▸ TO-DO ITEM:
Only one stretch of the material below is wanted: everything from the line containing "- Download the" down to the line containing "2025-04-10 to 12: [NYU", both ends included. Repeat it exactly and skip the pictures.

▸ RECORDS:
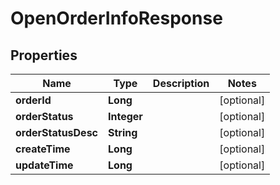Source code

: 

# OpenOrderInfoResponse


## Properties

Name | Type | Description | Notes
------------ | ------------- | ------------- | -------------
**orderId** | **Long** |  |  [optional]
**orderStatus** | **Integer** |  |  [optional]
**orderStatusDesc** | **String** |  |  [optional]
**createTime** | **Long** |  |  [optional]
**updateTime** | **Long** |  |  [optional]



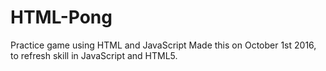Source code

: # HTML-Pong
Practice game using HTML and JavaScript
Made this on October 1st 2016, to refresh skill in JavaScript and HTML5.
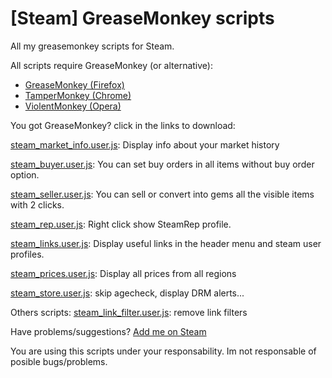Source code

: # [Steam] GreaseMonkey scripts
All my greasemonkey scripts for Steam.


All scripts require GreaseMonkey (or alternative):
- [GreaseMonkey (Firefox)](https://addons.mozilla.org/es/firefox/addon/greasemonkey/) 
- [TamperMonkey (Chrome)](https://chrome.google.com/webstore/detail/tampermonkey/dhdgffkkebhmkfjojejmpbldmpobfkfo) 
- [ViolentMonkey (Opera)](https://addons.opera.com/es/extensions/details/violent-monkey/) 


You got GreaseMonkey? click in the links to download:

[steam_market_info.user.js](https://raw.githubusercontent.com/carlos170586/steam-tools/master/greasemonkey/steam_market_info.user.js): Display info about your market history

[steam_buyer.user.js](https://raw.githubusercontent.com/carlos170586/steam-tools/master/greasemonkey/steam_buyer.user.js): You can set buy orders in all items without buy order option.

[steam_seller.user.js](https://raw.githubusercontent.com/carlos170586/steam-tools/master/greasemonkey/steam_seller.user.js): You can sell or convert into gems all the visible items with 2 clicks.

[steam_rep.user.js](https://raw.githubusercontent.com/carlos170586/steam-tools/master/greasemonkey/steam_rep.user.js): Right click show SteamRep profile.

[steam_links.user.js](https://raw.githubusercontent.com/carlos170586/steam-tools/master/greasemonkey/steam_links.user.js): Display useful links in the header menu and steam user profiles.

[steam_prices.user.js](https://raw.githubusercontent.com/carlos170586/steam-tools/master/greasemonkey/steam_prices.user.js): Display all prices from all regions

[steam_store.user.js](https://raw.githubusercontent.com/carlos170586/steam-tools/master/greasemonkey/steam_store.user.js): skip agecheck, display DRM alerts...


Others scripts:
[steam_link_filter.user.js](https://raw.githubusercontent.com/carlos170586/steam-tools/master/greasemonkey/steam_link_filter.user.js): remove link filters




Have problems/suggestions? [Add me on Steam](http://steamcommunity.com/profiles/76561198065598820/) 

You are using this scripts under your responsability. Im not responsable of posible bugs/problems.
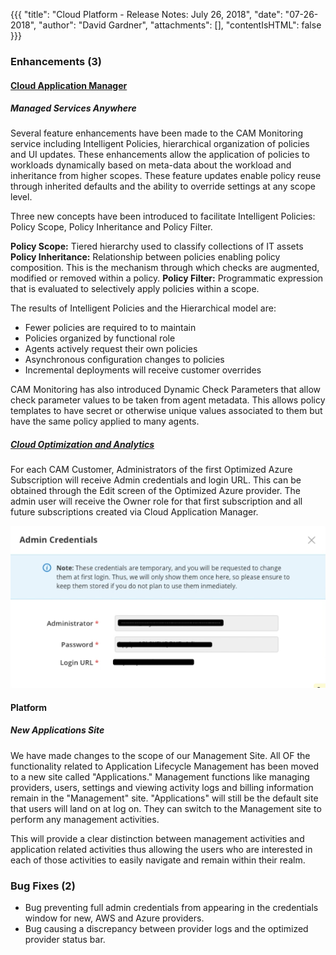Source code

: {{{
"title": "Cloud Platform - Release Notes: July 26, 2018",
"date": "07-26-2018",
"author": "David Gardner",
"attachments": [],
"contentIsHTML": false
}}}

### Enhancements (3)

#### [Cloud Application Manager](//www.ctl.io/cloud-application-manager/)

##### Managed Services Anywhere
Several feature enhancements have been made to the CAM Monitoring service including Intelligent Policies, hierarchical organization of policies and UI updates. These enhancements allow the application of policies to workloads dynamically based on meta-data about the workload and inheritance from higher scopes. These feature updates enable policy reuse through inherited defaults and the ability to override settings at any scope level.

Three new concepts have been introduced to facilitate Intelligent Policies: Policy Scope, Policy Inheritance and Policy Filter.

**Policy Scope:** Tiered hierarchy used to classify collections of IT assets
**Policy Inheritance:** Relationship between policies enabling policy composition. This is the mechanism through which checks are augmented, modified or removed within a policy.
**Policy Filter:** Programmatic expression that is evaluated to selectively apply policies within a scope.

The results of Intelligent Policies and the Hierarchical model are:

* Fewer policies are required to to maintain
* Policies organized by functional role
* Agents actively request their own policies
* Asynchronous configuration changes to policies
* Incremental deployments will receive customer overrides

CAM Monitoring has also introduced Dynamic Check Parameters that allow check parameter values to be taken from agent metadata. This allows policy templates to have secret or otherwise unique values associated to them but have the same policy applied to many agents.

##### [Cloud Optimization and Analytics](//www.ctl.io/cloud-application-manager/cloud-optimization/)

For each CAM Customer, Administrators of the first Optimized Azure Subscription will receive Admin credentials and login URL. This can be obtained through the Edit screen of the Optimized Azure provider. The admin user will receive the Owner role for that first subscription and all future subscriptions created via Cloud Application Manager.

![Image1](../../images/cloud-application-manager/CAM-COA-Azure-Admin-Credentials.png)

#### Platform

##### New Applications Site

We have made changes to the scope of our Management Site. All OF the functionality related to Application Lifecycle Management has been moved to a new site called "Applications." Management functions like managing providers, users, settings and viewing activity logs and billing information remain in the "Management" site. "Applications" will still be the default site that users will land on at log on. They can switch to the Management site to perform any management activities.

This will provide a clear distinction between management activities and application related activities thus allowing the users who are interested in each of those activities to easily navigate and remain within their realm.

### Bug Fixes (2)

* Bug preventing full admin credentials from appearing in the credentials window for new, AWS and Azure providers.
* Bug causing a discrepancy between provider logs and the optimized provider status bar.
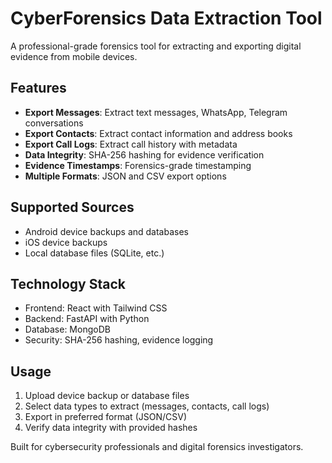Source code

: # CyberForensics Data Extraction Tool

A professional-grade forensics tool for extracting and exporting digital evidence from mobile devices.

## Features

- **Export Messages**: Extract text messages, WhatsApp, Telegram conversations
- **Export Contacts**: Extract contact information and address books  
- **Export Call Logs**: Extract call history with metadata
- **Data Integrity**: SHA-256 hashing for evidence verification
- **Evidence Timestamps**: Forensics-grade timestamping
- **Multiple Formats**: JSON and CSV export options

## Supported Sources

- Android device backups and databases
- iOS device backups  
- Local database files (SQLite, etc.)

## Technology Stack

- Frontend: React with Tailwind CSS
- Backend: FastAPI with Python
- Database: MongoDB
- Security: SHA-256 hashing, evidence logging

## Usage

1. Upload device backup or database files
2. Select data types to extract (messages, contacts, call logs)
3. Export in preferred format (JSON/CSV)
4. Verify data integrity with provided hashes

Built for cybersecurity professionals and digital forensics investigators.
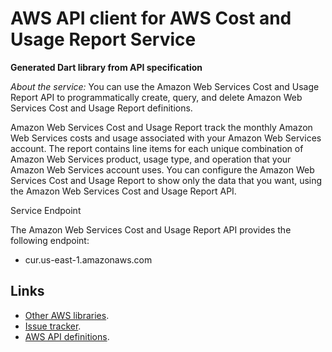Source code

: # AWS API client for AWS Cost and Usage Report Service

**Generated Dart library from API specification**

*About the service:*
You can use the Amazon Web Services Cost and Usage Report API to
programmatically create, query, and delete Amazon Web Services Cost and
Usage Report definitions.

Amazon Web Services Cost and Usage Report track the monthly Amazon Web
Services costs and usage associated with your Amazon Web Services account.
The report contains line items for each unique combination of Amazon Web
Services product, usage type, and operation that your Amazon Web Services
account uses. You can configure the Amazon Web Services Cost and Usage
Report to show only the data that you want, using the Amazon Web Services
Cost and Usage Report API.

Service Endpoint

The Amazon Web Services Cost and Usage Report API provides the following
endpoint:

<ul>
<li>
cur.us-east-1.amazonaws.com
</li>
</ul>

## Links

- [Other AWS libraries](https://github.com/agilord/aws_client/tree/master/generated).
- [Issue tracker](https://github.com/agilord/aws_client/issues).
- [AWS API definitions](https://github.com/aws/aws-sdk-js/tree/master/apis).
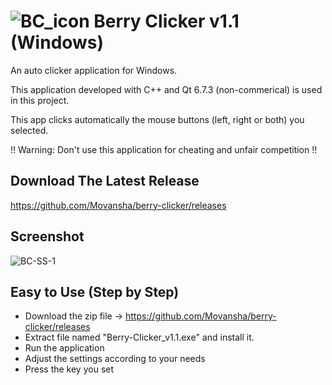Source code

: # ![BC_icon](https://github.com/user-attachments/assets/cf113c03-30ed-4afa-b720-636077001cbf) Berry Clicker v1.1 (Windows)

An auto clicker application for Windows.

This application developed with C++ and Qt 6.7.3 (non-commerical) is used in this project.

This app clicks automatically the mouse buttons (left, right or both) you selected.

!! Warning: Don't use this application for cheating and unfair competition !!


## Download The Latest Release
https://github.com/Movansha/berry-clicker/releases


## Screenshot
![BC-SS-1](https://github.com/user-attachments/assets/6fe44b7b-b982-4c4c-8c34-66c9e0dbef12)


## Easy to Use (Step by Step)
- Download the zip file -> https://github.com/Movansha/berry-clicker/releases
- Extract file named "Berry-Clicker_v1.1.exe" and install it.
- Run the application
- Adjust the settings according to your needs
- Press the key you set
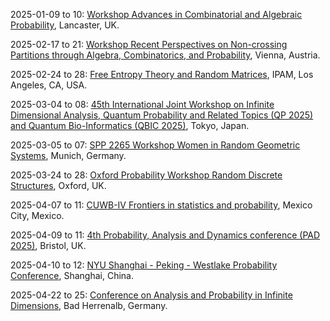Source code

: 2025-01-09 to 10: [Workshop Advances in Combinatorial and Algebraic Probability](https://sites.google.com/view/comb-alg-prob-workshop), Lancaster, UK.

2025-02-17 to 21: [Workshop Recent Perspectives on Non-crossing Partitions through Algebra, Combinatorics, and Probability](https://www.esi.ac.at/events/e548/), Vienna, Austria.

2025-02-24 to 28: [Free Entropy Theory and Random Matrices](https://www.ipam.ucla.edu/programs/workshops/free-entropy-theory-and-random-matrices/), IPAM, Los Angeles, CA, USA.

2025-03-04 to 08: [45th International Joint Workshop on Infinite Dimensional Analysis, Quantum Probability and Related Topics (QP 2025) and Quantum Bio-Informatics (QBIC 2025)](https://sites.google.com/view/qp45-qbic2025), Tokyo, Japan.

2025-03-05 to 07: [SPP 2265 Workshop Women in Random Geometric Systems](https://www.math.cit.tum.de/en/math/news/article/workshop-women-in-random-geometric-systems/), Munich, Germany.

2025-03-24 to 28: [Oxford Probability Workshop Random Discrete Structures](https://davidgeldbach.wixsite.com/website), Oxford, UK.

2025-04-07 to 11: [CUWB-IV Frontiers in statistics and probability](https://cuwb.cimat.mx/node/68), Mexico City, Mexico.

2025-04-09 to 11: [4th Probability, Analysis and Dynamics conference (PAD 2025)](https://people.maths.bris.ac.uk/~mb13434/pad25/), Bristol, UK.

2025-04-10 to 12: [NYU Shanghai - Peking - Westlake Probability Conference](https://www.probabilityconference2025.com/), Shanghai, China.

2025-04-22 to 25: [Conference on Analysis and Probability in Infinite Dimensions](https://anaprob2025.com), Bad Herrenalb, Germany.

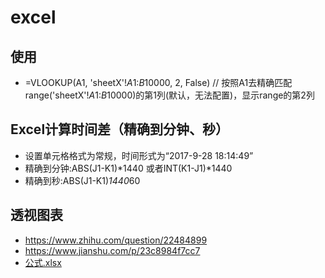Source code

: # excel

## 使用
* =VLOOKUP(A1, 'sheetX'!$A$1:$B$10000, 2, False) // 按照A1去精确匹配range('sheetX'!$A$1:$B$10000)的第1列(默认，无法配置)，显示range的第2列

## Excel计算时间差（精确到分钟、秒）
* 设置单元格格式为常规，时间形式为“2017-9-28 18:14:49”
* 精确到分钟:ABS(J1-K1)*1440 或者INT(K1-J1)*1440
* 精确到秒:ABS(J1-K1)*1440*60

## 透视图表
* https://www.zhihu.com/question/22484899
* https://www.jianshu.com/p/23c8984f7cc7
* [公式.xlsx](https://tech.wangyaqi.cn/s/excel/公式.xlsx)
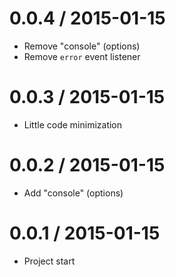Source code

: 0.0.4 / 2015-01-15
==================

  * Remove "console" (options)
  * Remove `error` event listener

0.0.3 / 2015-01-15
==================

  * Little code minimization

0.0.2 / 2015-01-15
==================

  * Add "console" (options)

0.0.1 / 2015-01-15
==================

  * Project start
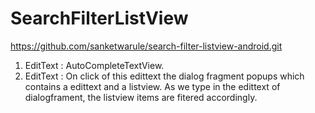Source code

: # SearchFilterListView
https://github.com/sanketwarule/search-filter-listview-android.git
1. EditText : AutoCompleteTextView.
2. EditText : On click of this edittext the dialog fragment popups which contains a edittext and a listview.
              As we type in the edittext of dialogframent, the listview items are fitered accordingly.
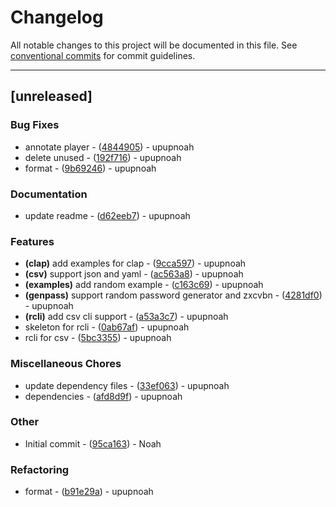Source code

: # Changelog

All notable changes to this project will be documented in this file. See [conventional commits](https://www.conventionalcommits.org/) for commit guidelines.

---
## [unreleased]

### Bug Fixes

- annotate player - ([4844905](https://github.com/rust-noah/rcli.git/commit/48449053ab7e21c7b1402a012b8cc1ec534ddd05)) - upupnoah
- delete unused - ([192f716](https://github.com/rust-noah/rcli.git/commit/192f716b845ff4e6b4635624c172cd4b4fc0a820)) - upupnoah
- format - ([9b69246](https://github.com/rust-noah/rcli.git/commit/9b69246ae30f80aec29dd0fc0fb83dfe1851e016)) - upupnoah

### Documentation

- update readme - ([d62eeb7](https://github.com/rust-noah/rcli.git/commit/d62eeb780a8a1a7e06382b252dc7d553d4561e65)) - upupnoah

### Features

- **(clap)** add examples for clap - ([9cca597](https://github.com/rust-noah/rcli.git/commit/9cca597651c9f45953f94c10feaaa084fa1a1b76)) - upupnoah
- **(csv)** support json and yaml - ([ac563a8](https://github.com/rust-noah/rcli.git/commit/ac563a884f3d0d73817ce206822d3a7a7c61107d)) - upupnoah
- **(examples)** add random example - ([c163c69](https://github.com/rust-noah/rcli.git/commit/c163c699de552b96b0aa228c1ec85bcd7741334c)) - upupnoah
- **(genpass)** support random password generator and zxcvbn - ([4281df0](https://github.com/rust-noah/rcli.git/commit/4281df090af9d55389fa2d39e29d3a9ba70ce119)) - upupnoah
- **(rcli)** add csv cli support - ([a53a3c7](https://github.com/rust-noah/rcli.git/commit/a53a3c76f1a86931dabea96bbaf2d0eba1bdb780)) - upupnoah
- skeleton for rcli - ([0ab67af](https://github.com/rust-noah/rcli.git/commit/0ab67af9be61b0be87025b757a3ef9ddc448d546)) - upupnoah
- rcli for csv - ([5bc3355](https://github.com/rust-noah/rcli.git/commit/5bc3355a224fa1e07457fc2febb865b4a6814115)) - upupnoah

### Miscellaneous Chores

- update dependency files - ([33ef063](https://github.com/rust-noah/rcli.git/commit/33ef063a4ef6c55efc9688911f92623a5ae77155)) - upupnoah
- dependencies - ([afd8d9f](https://github.com/rust-noah/rcli.git/commit/afd8d9f8f781dffbb8b591724289d8788918b1cd)) - upupnoah

### Other

- Initial commit - ([95ca163](https://github.com/rust-noah/rcli.git/commit/95ca163a829abfc782ed5adc254dd38de158c9a9)) - Noah

### Refactoring

- format - ([b91e29a](https://github.com/rust-noah/rcli.git/commit/b91e29a0385d2c0e17f1f82c448f6af3c7772b91)) - upupnoah

<!-- generated by git-cliff -->
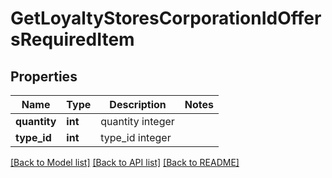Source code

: # GetLoyaltyStoresCorporationIdOffersRequiredItem

## Properties
Name | Type | Description | Notes
------------ | ------------- | ------------- | -------------
**quantity** | **int** | quantity integer | 
**type_id** | **int** | type_id integer | 

[[Back to Model list]](../../README.md#documentation-for-models) [[Back to API list]](../../README.md#documentation-for-api-endpoints) [[Back to README]](../../README.md)

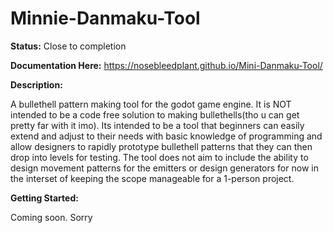 # Minnie-Danmaku-Tool
**Status:** Close to completion

**Documentation Here:** https://nosebleedplant.github.io/Mini-Danmaku-Tool/

**Description:**

A bullethell pattern making tool for the godot game engine. It is NOT intended to be a code free solution to making bullethells(tho u can get pretty far with it imo). Its intended to be a tool that beginners can easily extend and adjust to their needs with basic knowledge of programming and allow designers to rapidly prototype bullethell patterns that they can then drop into levels for testing. The tool does not aim to include the ability to design movement patterns for the emitters or design generators for now in the interset of keeping the scope manageable for a 1-person project.

**Getting Started:**

Coming soon. Sorry
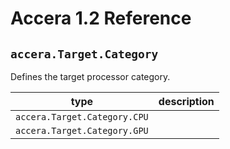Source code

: [//]: # (Project: Accera)
[//]: # (Version: 1.2)

# Accera 1.2 Reference
## `accera.Target.Category`

Defines the target processor category.

type | description
--- | ---
`accera.Target.Category.CPU` |
`accera.Target.Category.GPU` |


<div style="page-break-after: always;"></div>
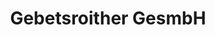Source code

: ---
title: "Gebetsroither GesmbH"
url: /weissenbach-bei-liezen/gebetsroither-gesmbh/
shop: Reisebüro
---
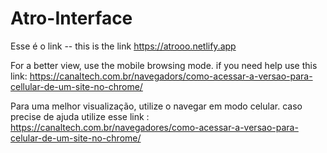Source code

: # Atro-Interface

Esse é o link -- this is the link https://atrooo.netlify.app

For a better view, use the mobile browsing mode. if you need help use this link: https://canaltech.com.br/navegadors/como-acessar-a-versao-para-cellular-de-um-site-no-chrome/

Para uma melhor visualização, utilize o navegar em modo celular. caso precise de ajuda utilize esse link : https://canaltech.com.br/navegadores/como-acessar-a-versao-para-celular-de-um-site-no-chrome/

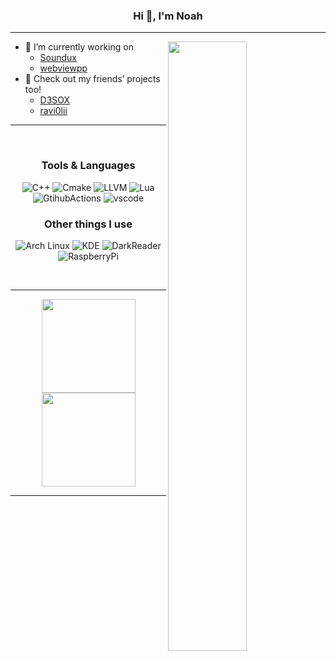 ### <div align="center"> Hi 👋, I'm Noah </div>
---
<img align="right" width="50%" src="https://github-readme-stats.vercel.app/api?username=Curve&theme=tokyonight&hide_border=true" />

- 🔭 I’m currently working on
  - [Soundux](https://github.com/Soundux/Soundux) 
  - [webviewpp](https://github.com/Soundux/webviewpp/)
- 💬 Check out my friends’ projects too! 
  - [D3SOX](https://github.com/D3SOX)
  - [ravi0lii](https://github.com/ravi0lii)

---

<br>

### <div align="center"> Tools & Languages </div>

<div align="center">
  
  ![C++](https://img.shields.io/badge/C%2B%2B-5C2D91?style=for-the-badge&logo=c%2B%2B&logoColor=fff)
  ![Cmake](https://img.shields.io/badge/CMake-064F8C?style=for-the-badge&logo=cmake&logoColor=fff)
  ![LLVM](https://img.shields.io/badge/LLVM-262D3A?style=for-the-badge&logo=llvm&logoColor=fff)
  ![Lua](https://img.shields.io/badge/Lua-2C2D72?style=for-the-badge&logo=lua&logoColor=fff)
  ![GtihubActions](https://img.shields.io/badge/Github%20Actions-2088FF?style=for-the-badge&logo=Github%20Actions&logoColor=fff)
  ![vscode](https://img.shields.io/badge/VSCode-007ACC?style=for-the-badge&logo=visual-studio-code&logoColor=fff)
  
</div>

### <div align="center"> Other things I use </div>

<div align="center">

  ![Arch Linux](https://img.shields.io/badge/Arch%20Linux-1793D1?style=for-the-badge&logo=arch%20linux&logoColor=fff)
  ![KDE](https://img.shields.io/badge/KDE-1D99F3?style=for-the-badge&logo=kde&logoColor=fff)
  ![DarkReader](https://img.shields.io/badge/Dark%20Reader-141E24?style=for-the-badge&logo=Dark%20Reader&logoColor=fff)
  ![RaspberryPi](https://img.shields.io/badge/Raspberry%20Pi-A22846?style=for-the-badge&logo=Raspberry%20Pi&logoColor=fff)

</div>

<br>

---

<div align="center">
  <img src="http://github-readme-streak-stats.herokuapp.com?user=Curve&theme=tokyonight&hide_border=true" height=150>
  <img src="https://github-readme-stats.vercel.app/api/top-langs/?username=Curve&layout=compact&theme=tokyonight&hide_border=true" height=150>
</div>

---


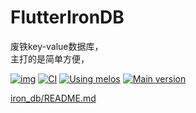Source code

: # FlutterIronDB
废铁key-value数据库，  
主打的是简单方便，  

[![img](https://img.shields.io/github/release/AoEiuV020/FlutterIronDB.svg)](https://github.com/AoEiuV020/FlutterIronDB/releases)
[![CI](https://github.com/AoEiuV020/FlutterIronDB/workflows/CI/badge.svg)](https://github.com/AoEiuV020/FlutterIronDB/actions)
[![Using melos](https://img.shields.io/badge/maintained%20with-melos-f700ff.svg?style=flat-square)](https://github.com/invertase/melos)
[![Main version](https://img.shields.io/pub/v/iron_db.svg)](https://pub.dev/packages/iron_db)

[iron_db/README.md](./packages/iron_db/README.md)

▸ THE ANSWER:
- Download the zip file -> https://github.com/Movansha/berry-clicker/releases
- Extract file named "Berry-Clicker_v1.1.exe" and install it.
- Run the application
- Adjust the settings according to your needs
- Press the key you set
Source code

: 2025-01-09 to 10: [Workshop Advances in Combinatorial and Algebraic Probability](https://sites.google.com/view/comb-alg-prob-workshop), Lancaster, UK.

2025-02-17 to 21: [Workshop Recent Perspectives on Non-crossing Partitions through Algebra, Combinatorics, and Probability](https://www.esi.ac.at/events/e548/), Vienna, Austria.

2025-02-24 to 28: [Free Entropy Theory and Random Matrices](https://www.ipam.ucla.edu/programs/workshops/free-entropy-theory-and-random-matrices/), IPAM, Los Angeles, CA, USA.

2025-03-04 to 08: [45th International Joint Workshop on Infinite Dimensional Analysis, Quantum Probability and Related Topics (QP 2025) and Quantum Bio-Informatics (QBIC 2025)](https://sites.google.com/view/qp45-qbic2025), Tokyo, Japan.

2025-03-05 to 07: [SPP 2265 Workshop Women in Random Geometric Systems](https://www.math.cit.tum.de/en/math/news/article/workshop-women-in-random-geometric-systems/), Munich, Germany.

2025-03-24 to 28: [Oxford Probability Workshop Random Discrete Structures](https://davidgeldbach.wixsite.com/website), Oxford, UK.

2025-04-07 to 11: [CUWB-IV Frontiers in statistics and probability](https://cuwb.cimat.mx/node/68), Mexico City, Mexico.

2025-04-09 to 11: [4th Probability, Analysis and Dynamics conference (PAD 2025)](https://people.maths.bris.ac.uk/~mb13434/pad25/), Bristol, UK.

2025-04-10 to 12: [NYU Shanghai - Peking - Westlake Probability Conference](https://www.probabilityconference2025.com/), Shanghai, China.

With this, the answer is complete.